Tuesday 14 May 2019

Saved sinners - and sinful saints

So when you are assembled... hand this man over to Satan for the destruction of the flesh, so that his spirit may be saved on the day of the Lord. 1 Corinthians 5:4-5

What should a church do when one of its members is guilty of a particularly bad sin? Somebody commits a crime, say? Or falls into sexual immorality? Or gets heavily into drugs or alcohol? What about men (it’s usually men) who are exposed as addicted to pornography?

It happens. Let’s not fool ourselves that all Christians live above-reproach lives, only ever guilty of trivial failings. No: in spite of outward appearances, this may very well not be the case, for we learn to be skilled actors.

Churches tend to opt for one of three main responses: turn a blind eye and hope the problem will go away; wag a scolding finger and hope the individual in question will mend their ways; kick the offending person out of the church altogether.

About 300 years after Jesus, a grouping of Christians called Donatists sprang up in North Africa (named after a leader called Donatus Magnus). They were extreme hard-liners - and not only when it came to moral failure. They felt that severe measures were necessary for church members who had buckled under persecution and denied Christ; in particular, church leaders who had done this should only be re-admitted to the church after undergoing humiliating punishment.
= = = = = = =
TASKS TO CARRY OUT:
A. Name each of the main ways churches tend to respond, according to the text on church discipline.
B. In the text on church discipline, do these statements match what it says? Answer yes or no to each, quoting the words that settle it.
(i) The Donatists appeared in North Africa roughly 300 years after Jesus.
(ii) The text holds that all Christians live above-reproach lives.
(iii) The Donatists took their name from a leader called Donatus Magnus.
C. Using the text on church discipline, answer each question on its own line:
(i) Which Bible passage is quoted at the start?
(ii) What date is given at the top?
(iii) According to the Donatists, when should church leaders who had denied Christ be let back into the church?
The data after this text comes from a different source.

[Stored data]
= = = = = = =
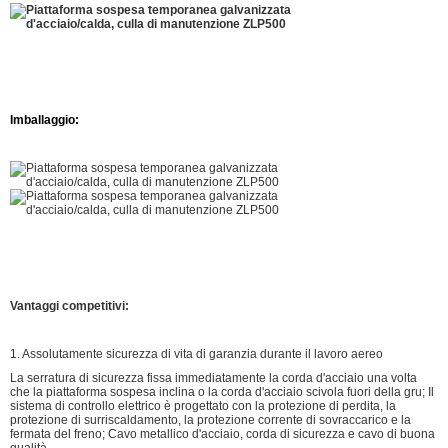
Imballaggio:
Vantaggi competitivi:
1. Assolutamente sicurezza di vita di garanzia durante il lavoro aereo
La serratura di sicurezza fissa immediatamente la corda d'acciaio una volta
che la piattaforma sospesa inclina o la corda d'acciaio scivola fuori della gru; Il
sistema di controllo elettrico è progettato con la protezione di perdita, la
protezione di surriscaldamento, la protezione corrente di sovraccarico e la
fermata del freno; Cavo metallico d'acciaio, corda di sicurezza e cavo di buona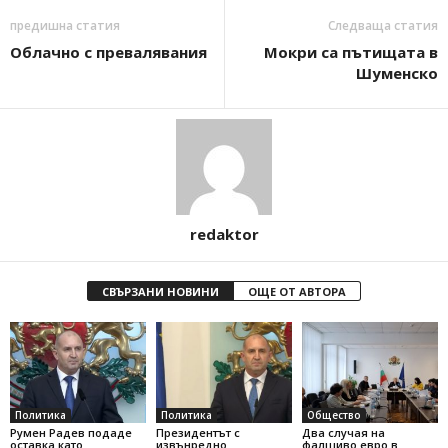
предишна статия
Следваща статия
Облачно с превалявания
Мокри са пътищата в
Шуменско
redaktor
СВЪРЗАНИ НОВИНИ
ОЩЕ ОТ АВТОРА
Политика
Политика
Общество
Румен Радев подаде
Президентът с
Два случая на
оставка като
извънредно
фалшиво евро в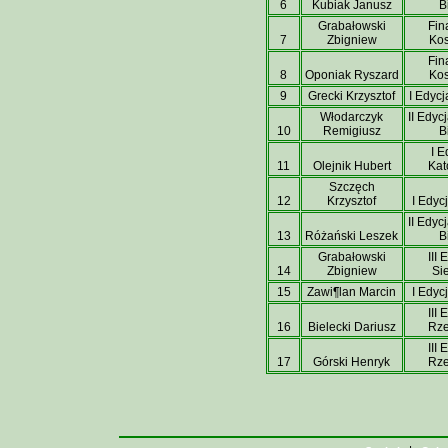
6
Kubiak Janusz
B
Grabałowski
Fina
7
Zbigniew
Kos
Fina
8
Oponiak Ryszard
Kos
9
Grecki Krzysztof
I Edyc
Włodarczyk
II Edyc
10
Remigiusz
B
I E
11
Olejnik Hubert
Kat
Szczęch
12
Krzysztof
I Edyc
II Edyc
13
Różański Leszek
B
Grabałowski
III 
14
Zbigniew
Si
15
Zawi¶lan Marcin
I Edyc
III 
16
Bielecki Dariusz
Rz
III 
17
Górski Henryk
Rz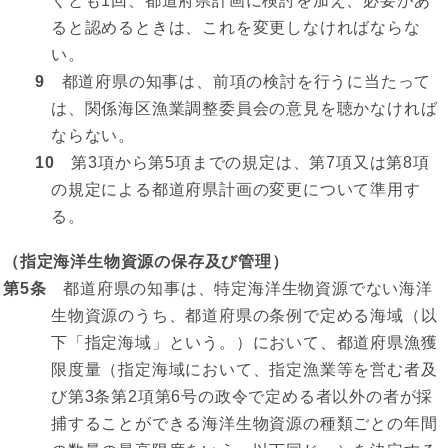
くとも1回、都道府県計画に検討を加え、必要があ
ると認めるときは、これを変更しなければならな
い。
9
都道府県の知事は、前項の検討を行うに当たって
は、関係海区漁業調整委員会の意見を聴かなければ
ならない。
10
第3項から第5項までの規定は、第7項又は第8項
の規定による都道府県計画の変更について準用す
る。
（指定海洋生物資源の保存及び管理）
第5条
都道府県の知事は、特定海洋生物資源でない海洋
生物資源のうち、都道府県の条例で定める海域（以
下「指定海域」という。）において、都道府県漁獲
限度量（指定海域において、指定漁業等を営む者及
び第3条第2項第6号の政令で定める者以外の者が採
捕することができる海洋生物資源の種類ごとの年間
= = = = = = =
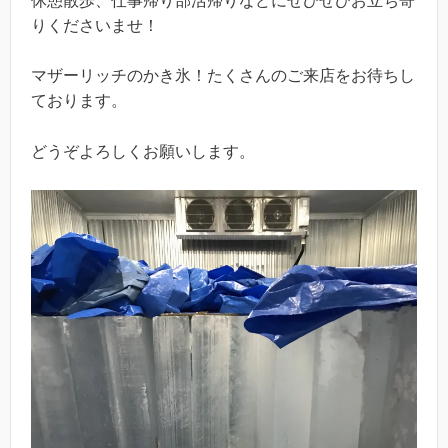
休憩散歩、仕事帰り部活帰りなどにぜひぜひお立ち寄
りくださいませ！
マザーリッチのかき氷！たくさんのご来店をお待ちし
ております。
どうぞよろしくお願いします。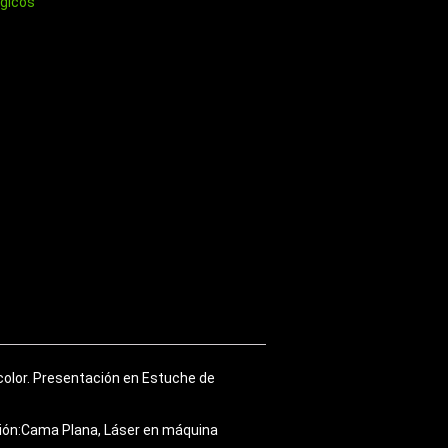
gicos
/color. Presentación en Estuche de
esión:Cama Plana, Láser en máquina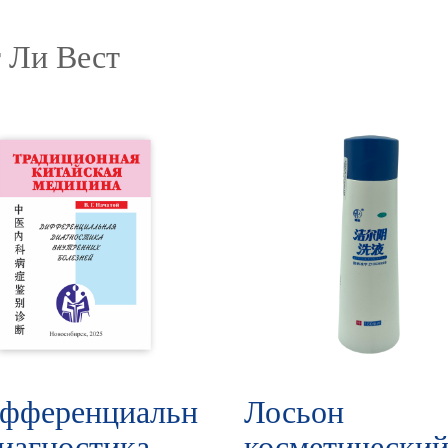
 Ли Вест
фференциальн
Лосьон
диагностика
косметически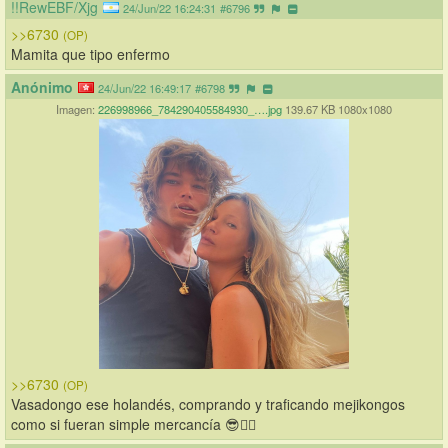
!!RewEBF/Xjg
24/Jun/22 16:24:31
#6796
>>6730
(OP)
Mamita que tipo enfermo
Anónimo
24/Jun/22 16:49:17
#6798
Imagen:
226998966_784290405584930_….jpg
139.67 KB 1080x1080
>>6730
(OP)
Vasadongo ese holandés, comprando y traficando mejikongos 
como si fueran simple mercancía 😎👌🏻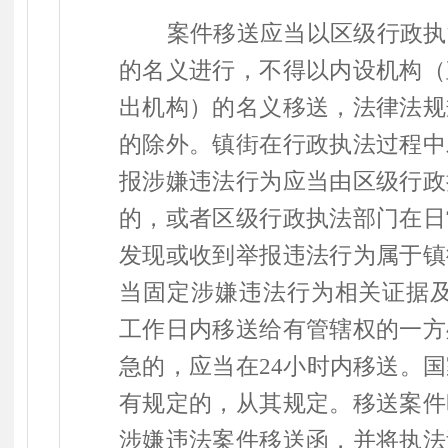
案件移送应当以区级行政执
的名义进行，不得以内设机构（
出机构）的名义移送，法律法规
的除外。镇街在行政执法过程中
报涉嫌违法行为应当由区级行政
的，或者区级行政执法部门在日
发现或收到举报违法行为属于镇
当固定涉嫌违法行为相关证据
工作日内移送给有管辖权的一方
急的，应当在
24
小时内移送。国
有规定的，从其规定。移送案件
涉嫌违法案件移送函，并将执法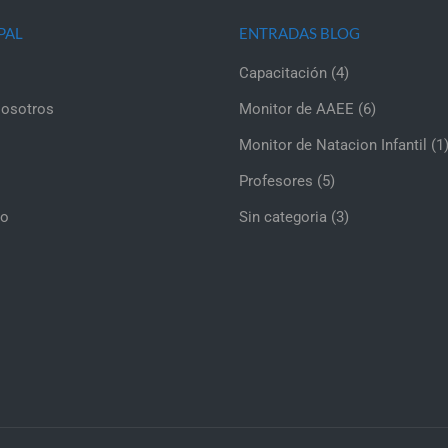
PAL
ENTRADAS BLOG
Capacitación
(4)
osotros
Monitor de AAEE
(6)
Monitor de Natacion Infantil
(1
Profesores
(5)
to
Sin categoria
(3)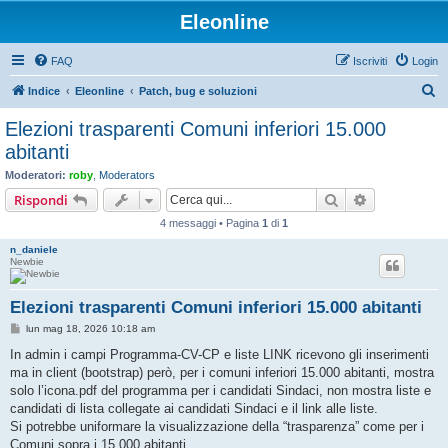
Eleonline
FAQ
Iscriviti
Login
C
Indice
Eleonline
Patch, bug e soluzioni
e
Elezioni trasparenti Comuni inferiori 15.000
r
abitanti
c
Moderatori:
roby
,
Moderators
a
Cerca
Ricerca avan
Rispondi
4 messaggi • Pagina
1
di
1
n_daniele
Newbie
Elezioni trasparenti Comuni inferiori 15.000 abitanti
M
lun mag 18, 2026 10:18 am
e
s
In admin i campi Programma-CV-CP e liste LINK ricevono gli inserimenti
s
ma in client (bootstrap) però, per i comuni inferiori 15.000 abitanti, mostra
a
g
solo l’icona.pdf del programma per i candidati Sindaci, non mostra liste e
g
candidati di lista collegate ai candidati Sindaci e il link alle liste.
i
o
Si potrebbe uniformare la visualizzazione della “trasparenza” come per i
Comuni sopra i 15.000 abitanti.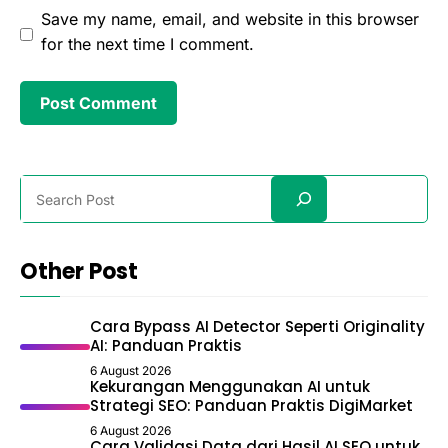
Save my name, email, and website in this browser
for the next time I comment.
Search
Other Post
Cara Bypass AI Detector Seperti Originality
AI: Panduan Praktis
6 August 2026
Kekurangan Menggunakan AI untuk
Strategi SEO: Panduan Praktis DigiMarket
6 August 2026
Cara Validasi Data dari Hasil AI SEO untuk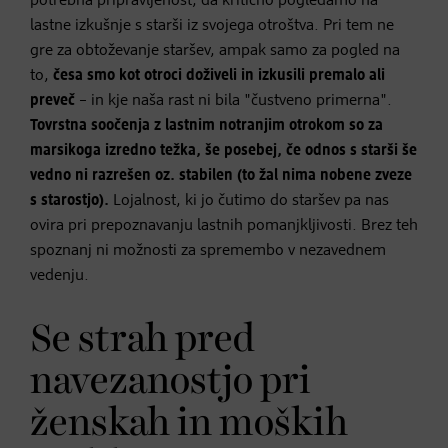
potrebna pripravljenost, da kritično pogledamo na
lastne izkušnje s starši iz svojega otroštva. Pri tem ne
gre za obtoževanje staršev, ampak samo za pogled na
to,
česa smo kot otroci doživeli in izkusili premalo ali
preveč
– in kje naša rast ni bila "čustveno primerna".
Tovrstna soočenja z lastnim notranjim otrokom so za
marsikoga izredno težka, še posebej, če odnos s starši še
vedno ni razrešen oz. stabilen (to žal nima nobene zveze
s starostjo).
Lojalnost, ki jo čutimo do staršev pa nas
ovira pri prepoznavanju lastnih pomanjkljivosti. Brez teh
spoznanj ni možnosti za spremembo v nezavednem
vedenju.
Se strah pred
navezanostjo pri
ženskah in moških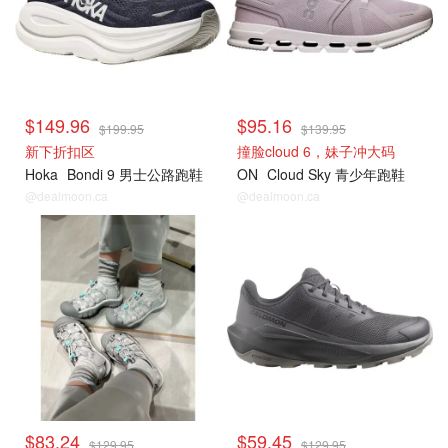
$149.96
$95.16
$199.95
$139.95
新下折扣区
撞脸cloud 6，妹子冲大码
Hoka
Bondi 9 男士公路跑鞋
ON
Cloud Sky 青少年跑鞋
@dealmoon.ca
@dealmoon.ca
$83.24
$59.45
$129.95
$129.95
= = = = = = =
RESULTS OF THE TASKS:
A.
1. Turn a blind eye and hope the problem will go away.
2. Wag a scolding finger and hope the individual in question will mend their ways.
3. Kick the offending person out of the church altogether.

B.
(i) Yes: "About 300 years after Jesus, a grouping of Christians called Donatists sprang up in North Africa"
(ii) No: "Let’s not fool ourselves that all Christians live above-reproach lives, only ever guilty of trivial failings."
(iii) Yes: "(named after a leader called Donatus Magnus)"

C.
(i) 1 Corinthians 5:4-5
(ii) Tuesday 14 May 2019
(iii) Only after undergoing humiliating punishment.